There were some important positive gains in the initial years after the 1996 welfare reforms were passed. The law gave increased flexibility to states in implementing welfare programs, allowing states more choice in the design of services and permitting them to impose new requirements on families receiving assistance. At the same time, Congress in the mid-1990s took other significant actions to help low-earning families: it raised the minimum wage, expanded the Earned Income Tax Credit, increased child care assistance, strengthened child support, and broadened health care for low-income children. With these reforms implemented in a near-full-employment economy, employment among low-income parents went up, poverty fell, and welfare caseloads fell to historic lows.

Between March 1994 and September 2001, the national welfare caseload dropped dramatically, from about five million to two million families. Much of the caseload decline was because parents got jobs, but a significant share was because it became more difficult for families to receive assistance. Since 2001, caseloads have remained low, despite the fact that employment among low-income single mothers has fallen and poverty has grown during the last four years. A new analysis by the Center on Budget and Policy Priorities estimates that 57 percent of the caseload decline since 1996 was due to a decline in the share of eligible families receiving assistance.
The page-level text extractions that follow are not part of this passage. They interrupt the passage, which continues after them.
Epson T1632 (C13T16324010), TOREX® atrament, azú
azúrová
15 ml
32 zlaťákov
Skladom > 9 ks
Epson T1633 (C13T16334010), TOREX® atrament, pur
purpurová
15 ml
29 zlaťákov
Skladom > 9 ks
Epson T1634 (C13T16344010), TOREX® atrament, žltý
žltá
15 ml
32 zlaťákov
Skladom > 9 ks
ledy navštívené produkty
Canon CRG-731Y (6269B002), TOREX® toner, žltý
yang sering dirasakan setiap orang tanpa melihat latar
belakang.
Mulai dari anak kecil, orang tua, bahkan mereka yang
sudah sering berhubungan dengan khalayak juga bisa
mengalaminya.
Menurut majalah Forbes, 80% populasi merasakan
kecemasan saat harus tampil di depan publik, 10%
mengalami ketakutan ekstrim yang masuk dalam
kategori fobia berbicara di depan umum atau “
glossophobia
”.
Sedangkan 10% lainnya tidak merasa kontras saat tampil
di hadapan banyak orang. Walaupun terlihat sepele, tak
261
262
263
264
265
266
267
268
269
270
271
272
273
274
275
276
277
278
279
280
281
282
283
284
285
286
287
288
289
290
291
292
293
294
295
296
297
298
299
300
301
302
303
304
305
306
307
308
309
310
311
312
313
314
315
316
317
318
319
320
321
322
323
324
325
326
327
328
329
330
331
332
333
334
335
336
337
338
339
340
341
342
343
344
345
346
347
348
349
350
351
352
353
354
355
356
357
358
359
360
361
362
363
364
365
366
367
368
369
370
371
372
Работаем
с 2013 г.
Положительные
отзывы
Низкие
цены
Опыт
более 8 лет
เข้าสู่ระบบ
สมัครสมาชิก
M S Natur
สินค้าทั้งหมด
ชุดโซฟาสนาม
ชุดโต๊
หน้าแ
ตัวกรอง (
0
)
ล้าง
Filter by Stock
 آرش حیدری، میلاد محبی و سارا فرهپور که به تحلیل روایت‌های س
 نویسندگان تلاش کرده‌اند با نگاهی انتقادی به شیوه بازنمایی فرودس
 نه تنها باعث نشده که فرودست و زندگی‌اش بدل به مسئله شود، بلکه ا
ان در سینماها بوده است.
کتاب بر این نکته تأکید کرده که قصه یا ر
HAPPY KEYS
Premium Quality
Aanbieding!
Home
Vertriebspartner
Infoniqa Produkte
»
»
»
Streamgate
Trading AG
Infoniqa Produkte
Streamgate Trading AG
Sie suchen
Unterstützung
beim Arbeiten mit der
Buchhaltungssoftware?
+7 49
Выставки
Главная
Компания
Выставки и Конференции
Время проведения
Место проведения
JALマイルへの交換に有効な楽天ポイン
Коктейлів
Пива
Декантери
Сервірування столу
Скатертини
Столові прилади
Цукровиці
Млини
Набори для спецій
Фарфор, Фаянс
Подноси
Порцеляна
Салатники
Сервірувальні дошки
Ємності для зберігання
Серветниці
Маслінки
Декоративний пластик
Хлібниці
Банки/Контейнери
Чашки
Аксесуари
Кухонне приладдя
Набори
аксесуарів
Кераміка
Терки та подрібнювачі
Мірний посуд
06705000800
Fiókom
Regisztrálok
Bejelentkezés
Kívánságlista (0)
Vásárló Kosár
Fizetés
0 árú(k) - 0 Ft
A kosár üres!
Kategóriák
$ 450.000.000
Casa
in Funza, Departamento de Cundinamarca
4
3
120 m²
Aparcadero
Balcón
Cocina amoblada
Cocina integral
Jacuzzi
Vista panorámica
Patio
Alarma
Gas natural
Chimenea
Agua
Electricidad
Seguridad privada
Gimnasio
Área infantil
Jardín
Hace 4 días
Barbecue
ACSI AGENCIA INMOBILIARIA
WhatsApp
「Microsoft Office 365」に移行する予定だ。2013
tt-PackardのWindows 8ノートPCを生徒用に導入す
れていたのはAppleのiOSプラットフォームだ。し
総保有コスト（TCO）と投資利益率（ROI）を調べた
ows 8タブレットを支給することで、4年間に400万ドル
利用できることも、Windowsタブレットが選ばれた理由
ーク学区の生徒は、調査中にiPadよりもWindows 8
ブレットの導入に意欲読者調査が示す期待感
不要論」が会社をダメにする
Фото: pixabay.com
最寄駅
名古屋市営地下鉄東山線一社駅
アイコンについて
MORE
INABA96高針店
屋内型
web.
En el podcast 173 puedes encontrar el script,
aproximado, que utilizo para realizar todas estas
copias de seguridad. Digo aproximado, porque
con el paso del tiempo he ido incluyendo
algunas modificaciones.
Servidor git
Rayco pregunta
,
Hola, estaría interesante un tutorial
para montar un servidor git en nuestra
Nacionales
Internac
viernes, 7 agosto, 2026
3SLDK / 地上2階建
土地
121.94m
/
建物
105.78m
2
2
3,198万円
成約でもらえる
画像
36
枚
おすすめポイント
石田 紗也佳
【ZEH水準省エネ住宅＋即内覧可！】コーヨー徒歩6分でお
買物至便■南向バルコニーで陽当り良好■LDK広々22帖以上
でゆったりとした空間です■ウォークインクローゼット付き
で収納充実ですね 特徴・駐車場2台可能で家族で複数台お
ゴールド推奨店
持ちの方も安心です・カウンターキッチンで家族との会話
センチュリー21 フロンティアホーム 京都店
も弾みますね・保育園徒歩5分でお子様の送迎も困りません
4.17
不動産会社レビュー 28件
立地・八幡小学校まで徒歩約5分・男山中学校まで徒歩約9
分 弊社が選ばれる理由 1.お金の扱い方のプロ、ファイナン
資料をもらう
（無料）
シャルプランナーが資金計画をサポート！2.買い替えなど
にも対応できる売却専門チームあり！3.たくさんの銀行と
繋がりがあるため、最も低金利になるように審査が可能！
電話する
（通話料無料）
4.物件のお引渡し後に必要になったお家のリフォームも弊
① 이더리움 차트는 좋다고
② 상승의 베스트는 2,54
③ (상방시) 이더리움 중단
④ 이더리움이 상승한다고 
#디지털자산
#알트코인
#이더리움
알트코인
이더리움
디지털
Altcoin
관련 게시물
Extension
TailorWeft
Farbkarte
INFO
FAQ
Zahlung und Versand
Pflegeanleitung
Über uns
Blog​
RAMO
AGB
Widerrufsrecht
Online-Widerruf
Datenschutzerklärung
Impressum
Recent actions by Congress threaten to lead to further steps backward. The federal minimum wage has not been increased since 1997, and now stands at its lowest point in more than fifty years. Child care spending, which grew rapidly during the 1990s, actually fell between 2003 and 2004. The welfare law itself was scheduled to be reauthorized in 2002, but Congress did not complete the process until 2006. The law that Congress passed imposed new restrictions on state flexibility in providing employment-related services and created new incentives for states to further cut their caseloads; cut federal funding for child support enforcement, and provided a modest amount of new child care funding — far short of the amount needed to keep pace with inflation during the next five years. The law authorized the U.S. Department of Health and Human Services to write new regulations, and the agency took advantage of that opportunity to write rules making it significantly harder for states to provide access to education and training for low-income families receiving assistance.

The time has come to broaden the discussion. A balanced welfare reform effort can be a part of an overall strategy to reduce poverty, but it is crucial that the reform effort focuses on helping families enter stable employment and assisting eligible families, rather than just declaring success when the welfare caseload falls. At the same time, welfare is only one part of a system that should be protecting Americans from the ravages of poverty, and that entire system must be improved. Congress should seize this opportunity to revitalize the welfare discussion, rather than continue outdated and misguided policies.